BEIJING”•Chinese President Xi Jinping and Indian Prime Minister Narendra Modi will seek to repair strained ties at a summit on Friday after an intense border dispute last year marred relations.
Xi will host Modi for what has been described as an “informal summit” in the central Chinese city of Wuhan on Friday and Saturday.
While last year’s high-altitude standoff in the Himalayas has been resolved, the world’s most populous countries have a long history of mistrust.
New Delhi has also raised concerns about Beijing’s Belt and Road initiative, a global trade infrastructure program that includes a major project through Pakistan-administered Kashmir, disputed territory that New Delhi claims is illegally occupied.
The summit “is New Delhi’s well-intentioned attempt to reach out to Beijing to see if the past can be put behind and if the relationship can be reset,” Harsh Pant, international relations professor at King’s College London, told AFP.
Xi and Modi have “a good working relationship and personal friendship,” Chinese foreign ministry spokesman Lu Kang said on Tuesday.
“The two sides agreed that an informal meeting would be a good idea so that the two leaders would have full and in-depth exchanges on major issues of common concern in a suitable atmosphere,” Lu said.
Both nations say they are committed to solving long-standing border disagreements through dialogue, but progress has been glacial.
India and China went to war in 1962 over Arunachal Pradesh, with Chinese troops temporarily capturing part of the Himalayan territory.
The dispute remains unresolved, with India considering Arunachal Pradesh one of its northeastern states while China stakes claim to about 90,000 square kilometers of the area.
In February Beijing lodged a protest with New Delhi over a trip by Modi to the state.
Last year, Indian and Chinese troops faced off on the Doklam plateau, an area high in the Himalayas claimed both by China and by India’s ally Bhutan.
The dispute began in June when Chinese troops started building a road on the plateau and India deployed troops to stop the project.
A crisis was averted in August when the two nuclear-armed nations pulled back.
“We have to step out of the shadows of the 1962 war,” said Wang Dehua, a South and Central Asia expert at the Shanghai Academy of Social Sciences.
“The meeting will focus on avoiding the unhappy events we saw in Doklam last year,” Wang said.
Chinese defense ministry spokesman Wu Qian said Thursday that the people of both countries share the aspiration of maintaining peace in the border areas.
He said Beijing was willing to enhance mutual trust “despite some difficulties and obstacles in the bilateral military relationship”, according to the official Xinhua news agency.

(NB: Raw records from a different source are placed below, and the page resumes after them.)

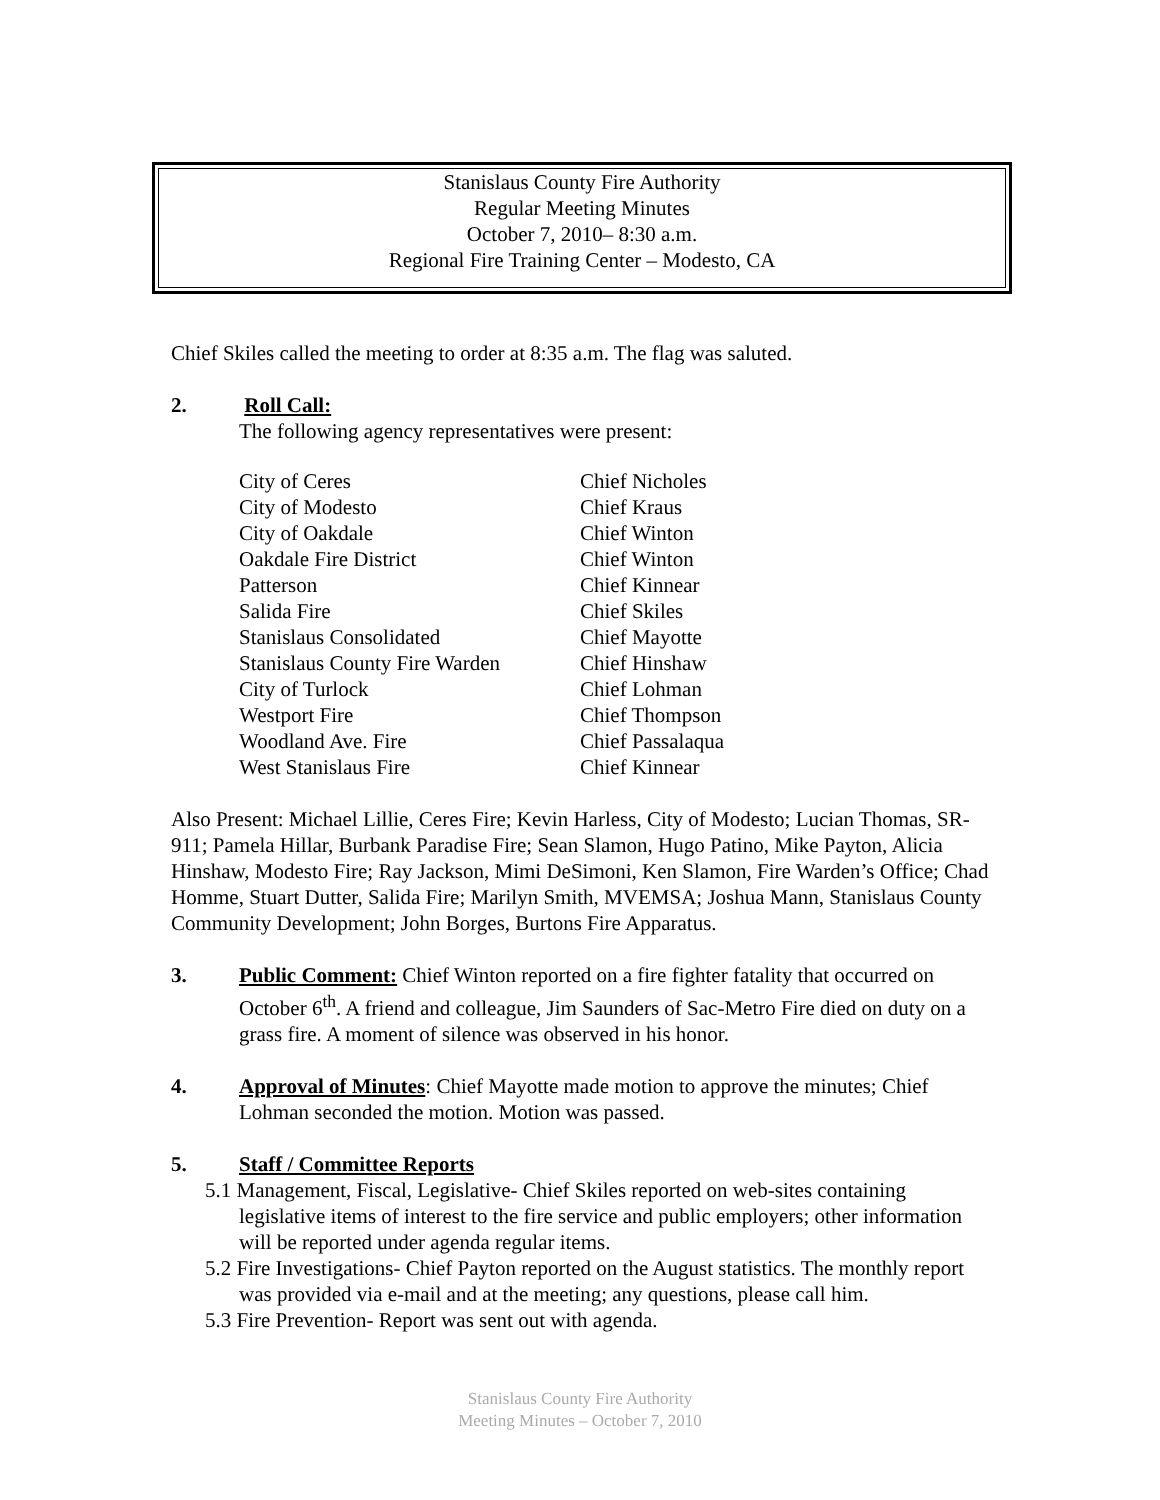Stanislaus County Fire Authority
Regular Meeting Minutes
October 7, 2010– 8:30 a.m.
Regional Fire Training Center – Modesto, CA
Chief Skiles called the meeting to order at 8:35 a.m. The flag was saluted.
2. Roll Call:
The following agency representatives were present:
| City of Ceres | Chief Nicholes |
| City of Modesto | Chief Kraus |
| City of Oakdale | Chief Winton |
| Oakdale Fire District | Chief Winton |
| Patterson | Chief Kinnear |
| Salida Fire | Chief Skiles |
| Stanislaus Consolidated | Chief Mayotte |
| Stanislaus County Fire Warden | Chief Hinshaw |
| City of Turlock | Chief Lohman |
| Westport Fire | Chief Thompson |
| Woodland Ave. Fire | Chief Passalaqua |
| West Stanislaus Fire | Chief Kinnear |
Also Present: Michael Lillie, Ceres Fire; Kevin Harless, City of Modesto; Lucian Thomas, SR-911; Pamela Hillar, Burbank Paradise Fire; Sean Slamon, Hugo Patino, Mike Payton, Alicia Hinshaw, Modesto Fire; Ray Jackson, Mimi DeSimoni, Ken Slamon, Fire Warden’s Office; Chad Homme, Stuart Dutter, Salida Fire; Marilyn Smith, MVEMSA; Joshua Mann, Stanislaus County Community Development; John Borges, Burtons Fire Apparatus.
3. Public Comment: Chief Winton reported on a fire fighter fatality that occurred on October 6<sup>th</sup>. A friend and colleague, Jim Saunders of Sac-Metro Fire died on duty on a grass fire. A moment of silence was observed in his honor.
4. Approval of Minutes: Chief Mayotte made motion to approve the minutes; Chief Lohman seconded the motion. Motion was passed.
5. Staff / Committee Reports
5.1 Management, Fiscal, Legislative- Chief Skiles reported on web-sites containing legislative items of interest to the fire service and public employers; other information will be reported under agenda regular items.
5.2 Fire Investigations- Chief Payton reported on the August statistics. The monthly report was provided via e-mail and at the meeting; any questions, please call him.
5.3 Fire Prevention- Report was sent out with agenda.
Stanislaus County Fire Authority
Meeting Minutes – October 7, 2010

Modi is expected to return to China in June for the summit of the Shanghai Cooperation Organization, a security bloc led by Beijing and Moscow.
Indian analysts point to a pragmatic reason for Modi to want better relations with China: he faces national elections next year, and he would be better off with stable ties with the world’s second-largest economy.
“I don’t think he would like to go into an election with the kind of relationship, the low point it had reached over the last year,” Pant said.
With China facing a potential tariff war with the United States, Beijing and New Delhi could find common ground on international trade, Pant said.
“It is one of the issues where India and China have worked together on the global stage in the past,” he said.